## CONSIGNE
Recopiez sans rien modifier le passage de l'article sur Joseph Kessel au Maroc, en commençant à « Le périple marocain » et en terminant à « Tarfaya et Dakhla. ».

## EXTRAIT FOURNI
Le périple marocain de Joseph Kessel raconté par Alain Tassel, spécialiste du grand écrivain français

Joseph Kessel, romancier, journaliste et aviateur français, s'était rendu au Maroc à maintes reprises avant et après la Seconde Guerre mondiale.

EntretienAlain Tassel, spécialiste de l’œuvre de Joseph Kessel, revient dans cet entretien sur la particularité de la relation qu’entretenait l’écrivain français Joseph Kessel avec le Maroc, et son périple entre Tanger, Tarfaya et Dakhla.

Le 14/05/2024 à 10h35

Professeur de littérature française à l’Université Côte d’Azur, en France, Alain Tassel est l’auteur d’un ouvrage de référence sur Joseph Kessel, intitulé «La création romanesque dans l’œuvre de Joseph Kessel» (1997, éditions L’Harmattan). Dans cet entretien, il livre pour Le360 une rétrospective des différentes étapes du périple du romancier français au Maroc, qu’il a parcouru de Tanger à Dakhla, en passant par Tarfaya.

## DONNÉES AFFICHÉES
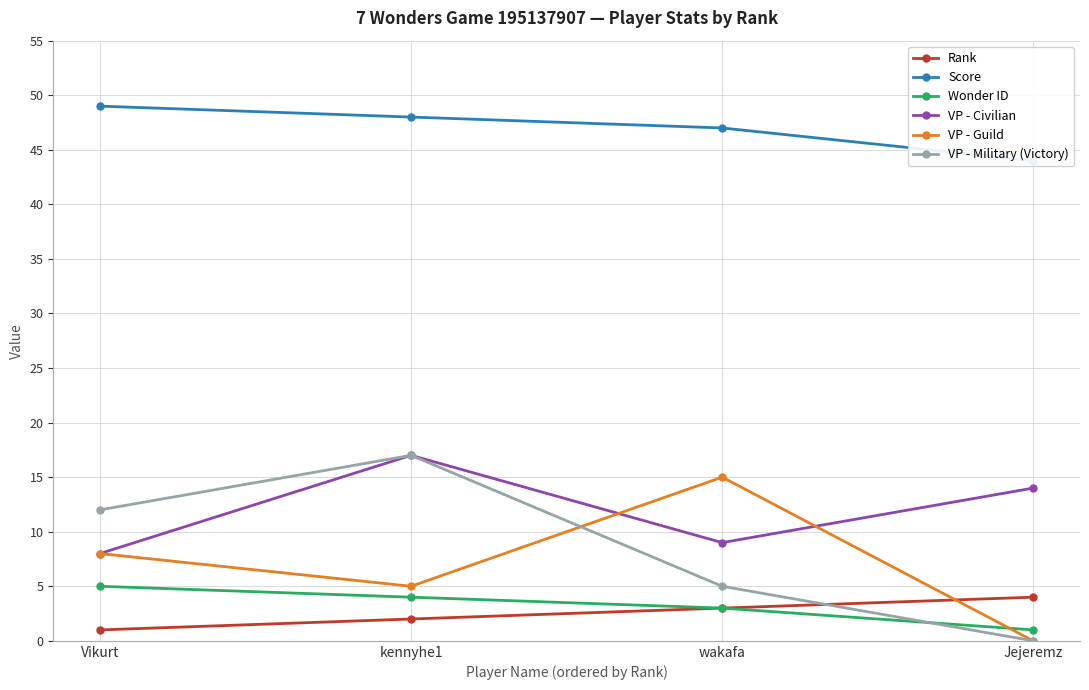

What is the difference between the highest and lowest values at Vikurt?

48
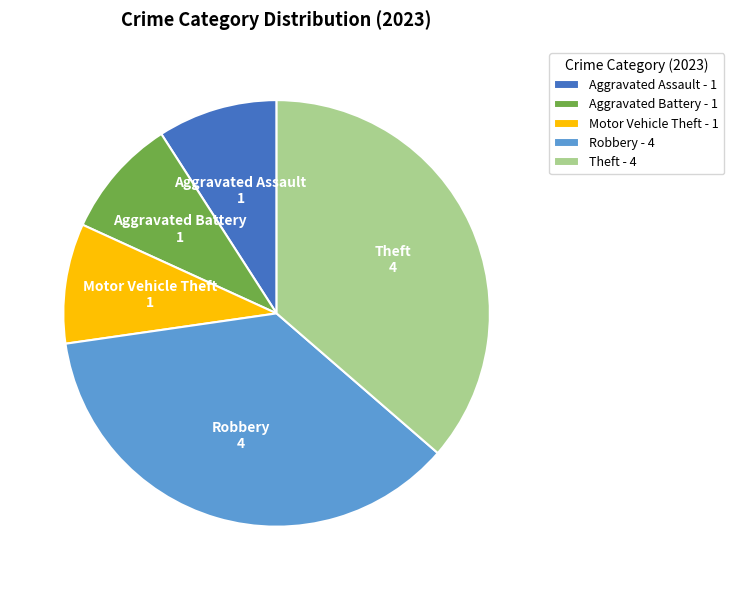

Is Aggravated Battery - 1 the majority of the pie?

No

## RÉPONSE
Le périple marocain de Joseph Kessel raconté par Alain Tassel, spécialiste du grand écrivain français

Joseph Kessel, romancier, journaliste et aviateur français, s'était rendu au Maroc à maintes reprises avant et après la Seconde Guerre mondiale.

EntretienAlain Tassel, spécialiste de l’œuvre de Joseph Kessel, revient dans cet entretien sur la particularité de la relation qu’entretenait l’écrivain français Joseph Kessel avec le Maroc, et son périple entre Tanger, Tarfaya et Dakhla.